An exact copy of every record, with no pictures, please.

_ _ _ _

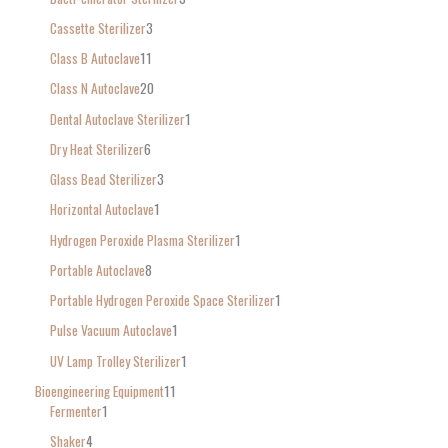
:
Cassette Sterilizer
3
Class B Autoclave
11
Class N Autoclave
20
Dental Autoclave Sterilizer
1
Dry Heat Sterilizer
6
Glass Bead Sterilizer
3
Horizontal Autoclave
1
Hydrogen Peroxide Plasma Sterilizer
1
Portable Autoclave
8
Portable Hydrogen Peroxide Space Sterilizer
1
Pulse Vacuum Autoclave
1
UV Lamp Trolley Sterilizer
1
Bioengineering Equipment
11
Fermenter
1
Shaker
4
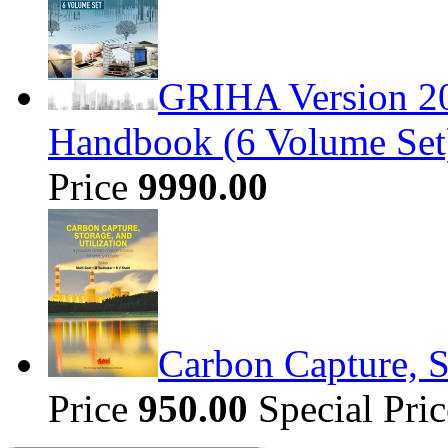
GRIHA Version 20
Handbook (6 Volume Set
Price
9990.00
Carbon Capture, S
Price
950.00
Special Pri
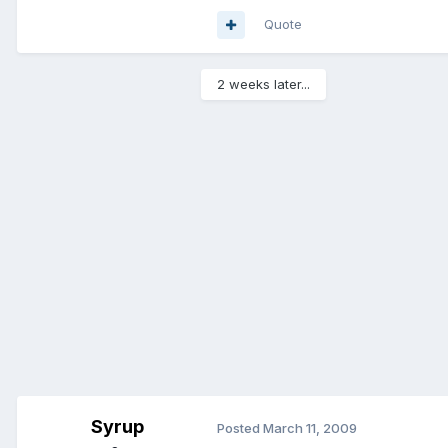
Quote
2 weeks later...
Syrup
Posted
March 11, 2009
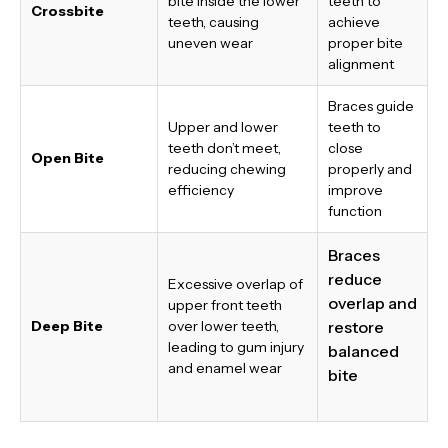
bite inside the lower
teeth to
Crossbite
teeth, causing
achieve
uneven wear
proper bite
alignment
Braces guide
Upper and lower
teeth to
teeth don’t meet,
close
Open Bite
reducing chewing
properly and
efficiency
improve
function
Braces
reduce
Excessive overlap of
overlap and
upper front teeth
Deep Bite
over lower teeth,
restore
leading to gum injury
balanced
and enamel wear
bite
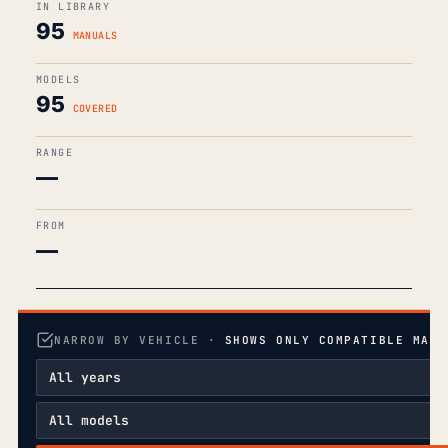
IN LIBRARY
95
MANUALS
MODELS
95
COVERED
RANGE
—
FROM
—
NARROW BY VEHICLE ·
SHOWS ONLY COMPATIBLE MANU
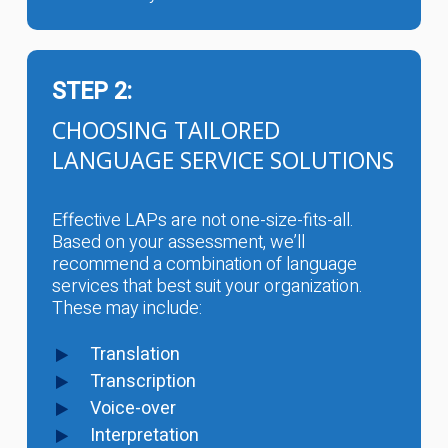
STEP 2:
CHOOSING TAILORED
LANGUAGE SERVICE SOLUTIONS
Effective LAPs are not one-size-fits-all.
Based on your assessment, we’ll
recommend a combination of language
services that best suit your organization.
These may include:
Translation
Transcription
Voice-over
Interpretation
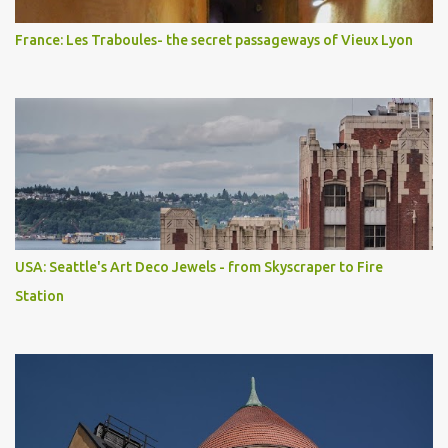
France: Les Traboules- the secret passageways of Vieux Lyon
USA: Seattle's Art Deco Jewels - from Skyscraper to Fire
Station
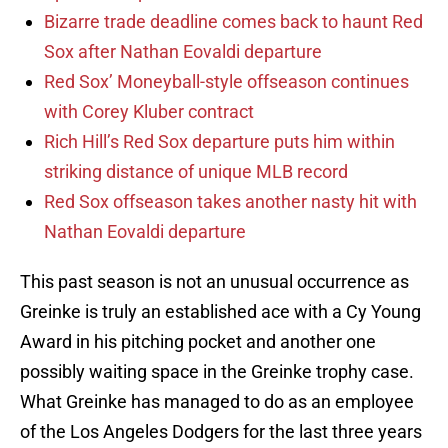
Bizarre trade deadline comes back to haunt Red
Sox after Nathan Eovaldi departure
Red Sox’ Moneyball-style offseason continues
with Corey Kluber contract
Rich Hill’s Red Sox departure puts him within
striking distance of unique MLB record
Red Sox offseason takes another nasty hit with
Nathan Eovaldi departure
This past season is not an unusual occurrence as
Greinke is truly an established ace with a Cy Young
Award in his pitching pocket and another one
possibly waiting space in the Greinke trophy case.
What Greinke has managed to do as an employee
of the Los Angeles Dodgers for the last three years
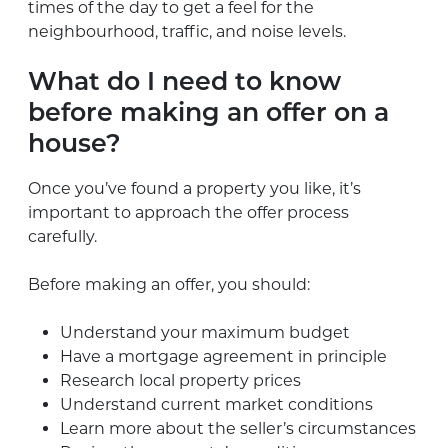
times of the day to get a feel for the
neighbourhood, traffic, and noise levels.
What do I need to know
before making an offer on a
house?
Once you’ve found a property you like, it’s
important to approach the offer process
carefully.
Before making an offer, you should:
Understand your maximum budget
Have a mortgage agreement in principle
Research local property prices
Understand current market conditions
Learn more about the seller’s circumstances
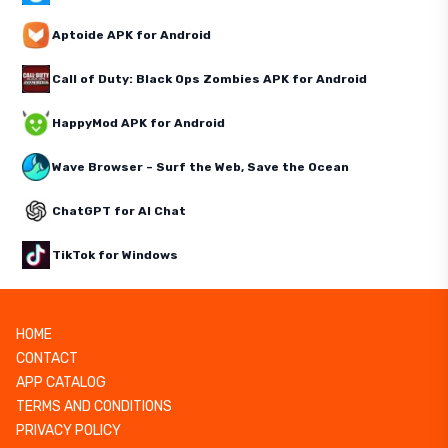
Aptoide APK for Android
Call of Duty: Black Ops Zombies APK for Android
HappyMod APK for Android
Wave Browser – Surf the Web, Save the Ocean
ChatGPT for AI Chat
TikTok for Windows
HOME
CONTACT
APP CATALOG
TERMS AND CONDITIONS
PRIVACY POLICY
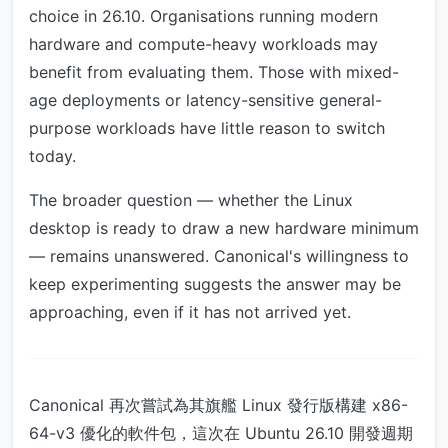
choice in 26.10. Organisations running modern
hardware and compute-heavy workloads may
benefit from evaluating them. Those with mixed-
age deployments or latency-sensitive general-
purpose workloads have little reason to switch
today.
The broader question — whether the Linux
desktop is ready to draw a new hardware minimum
— remains unanswered. Canonical's willingness to
keep experimenting suggests the answer may be
approaching, even if it has not arrived yet.
Canonical 再次嘗試為其旗艦 Linux 發行版構建 x86-
64-v3 優化的軟件包，這次在 Ubuntu 26.10 開發週期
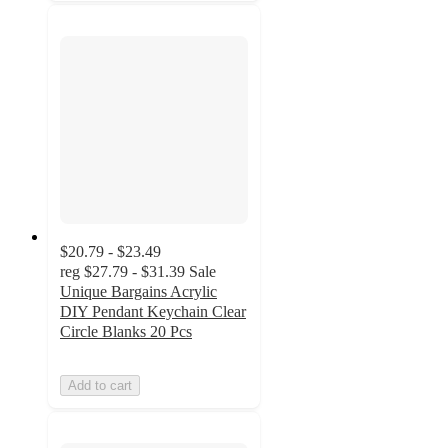
$20.79 - $23.49
reg
$27.79 - $31.39
Sale
Unique Bargains Acrylic
DIY Pendant Keychain Clear
Circle Blanks 20 Pcs
Add to cart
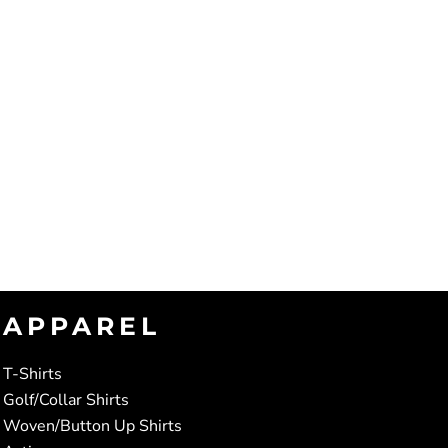
APPAREL
T-Shirts
Golf/Collar Shirts
Woven/Button Up Shirts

_ _ _ _

Completed exercise
:
Cassette Sterilizer
3
Class B Autoclave
11
Class N Autoclave
20
Dental Autoclave Sterilizer
1
Dry Heat Sterilizer
6
Glass Bead Sterilizer
3
Horizontal Autoclave
1
Hydrogen Peroxide Plasma Sterilizer
1
Portable Autoclave
8
Portable Hydrogen Peroxide Space Sterilizer
1
Pulse Vacuum Autoclave
1
UV Lamp Trolley Sterilizer
1
Bioengineering Equipment
11
Fermenter
1
Shaker
4
GRIHA Version 20
Handbook (6 Volume Set
Price
9990.00
Carbon Capture, S
Price
950.00
Special Pri
Quote
2 weeks later...
Syrup
Posted
March 11, 2009
bite inside the lower
teeth to
Crossbite
teeth, causing
achieve
uneven wear
proper bite
alignment
Braces guide
Upper and lower
teeth to
teeth don’t meet,
close
Open Bite
reducing chewing
properly and
efficiency
improve
function
Braces
reduce
Excessive overlap of
overlap and
upper front teeth
Deep Bite
over lower teeth,
restore
leading to gum injury
balanced
and enamel wear
bite
IN LIBRARY
95
MANUALS
MODELS
95
COVERED
RANGE
—
FROM
—
NARROW BY VEHICLE ·
SHOWS ONLY COMPATIBLE MANU
STEP 2:
CHOOSING TAILORED
LANGUAGE SERVICE SOLUTIONS
Effective LAPs are not one-size-fits-all.
Based on your assessment, we’ll
recommend a combination of language
services that best suit your organization.
These may include:
Translation
Transcription
Voice-over
Interpretation
France: Les Traboules- the secret passageways of Vieux Lyon
USA: Seattle's Art Deco Jewels - from Skyscraper to Fire
Station
Bizarre trade deadline comes back to haunt Red
Sox after Nathan Eovaldi departure
Red Sox’ Moneyball-style offseason continues
with Corey Kluber contract
Rich Hill’s Red Sox departure puts him within
striking distance of unique MLB record
Red Sox offseason takes another nasty hit with
Nathan Eovaldi departure
This past season is not an unusual occurrence as
Greinke is truly an established ace with a Cy Young
Award in his pitching pocket and another one
possibly waiting space in the Greinke trophy case.
What Greinke has managed to do as an employee
of the Los Angeles Dodgers for the last three years
times of the day to get a feel for the
neighbourhood, traffic, and noise levels.
What do I need to know
before making an offer on a
house?
Once you’ve found a property you like, it’s
important to approach the offer process
carefully.
Before making an offer, you should:
Understand your maximum budget
Have a mortgage agreement in principle
Research local property prices
Understand current market conditions
Learn more about the seller’s circumstances
Aptoide APK for Android
Call of Duty: Black Ops Zombies APK for Android
HappyMod APK for Android
Wave Browser – Surf the Web, Save the Ocean
ChatGPT for AI Chat
TikTok for Windows
HOME
CONTACT
APP CATALOG
TERMS AND CONDITIONS
PRIVACY POLICY
choice in 26.10. Organisations running modern
hardware and compute-heavy workloads may
benefit from evaluating them. Those with mixed-
age deployments or latency-sensitive general-
purpose workloads have little reason to switch
today.
The broader question — whether the Linux
desktop is ready to draw a new hardware minimum
— remains unanswered. Canonical's willingness to
keep experimenting suggests the answer may be
approaching, even if it has not arrived yet.
Canonical 再次嘗試為其旗艦 Linux 發行版構建 x86-
64-v3 優化的軟件包，這次在 Ubuntu 26.10 開發週期
$20.79 - $23.49
reg
$27.79 - $31.39
Sale
Unique Bargains Acrylic
DIY Pendant Keychain Clear
Circle Blanks 20 Pcs
Add to cart
APPAREL
T-Shirts
Golf/Collar Shirts
Woven/Button Up Shirts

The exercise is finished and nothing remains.